Enfin plus exactement deux histoires. Dans la première, les premières questions posées par Millar et l’orientation que prend le scénario nous font penser à une origin story de notre Superman. Clairement, Huck est un gars hyper balaise, qui saute très haut, est indestructible, un homme d’acier en somme. Il vit à Smallville, euh, non, Padan, mais bon, c’est kiff kiff ! Il est donc à l’abri des regards et tout le monde prend soin de lui jusqu’au jour où tout ça change ! C’est à ce moment là que, d’une histoire de Superman classique, on a l’impression de lire Superman : Red Son, dans une Russie moderne. Clairement, un scénar pas vraiment recherché. Comme à sa fâcheuse habitude, Millar vend des pitchs de film et non des comics.

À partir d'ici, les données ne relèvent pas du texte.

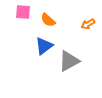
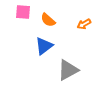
orange arrow: moved 4 px left
gray triangle: moved 1 px left, 9 px down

Heureusement pour moi Raphael Albuquerque est au dessin, et là ça fait plaisir. C’est très propre et j’aime vraiment beaucoup. Les couleurs sont superbes et au moins, si on se fait voler sur le scénario, on se sent moins floué sur ce point !

Malgré tout, c’est une histoire qui se laisse lire, sans trop de réflexion. La trame est connue d’avance et on voit la fin arriver à vitesse grand V, mais ça fonctionne. Si vous tombez dessus à un tarif correct et que vous cherchez un one shot rapide c’est fait pour vous, sinon vous ne ratez absolument rien. À part graphiquement, c’est une grosse déception pour moi.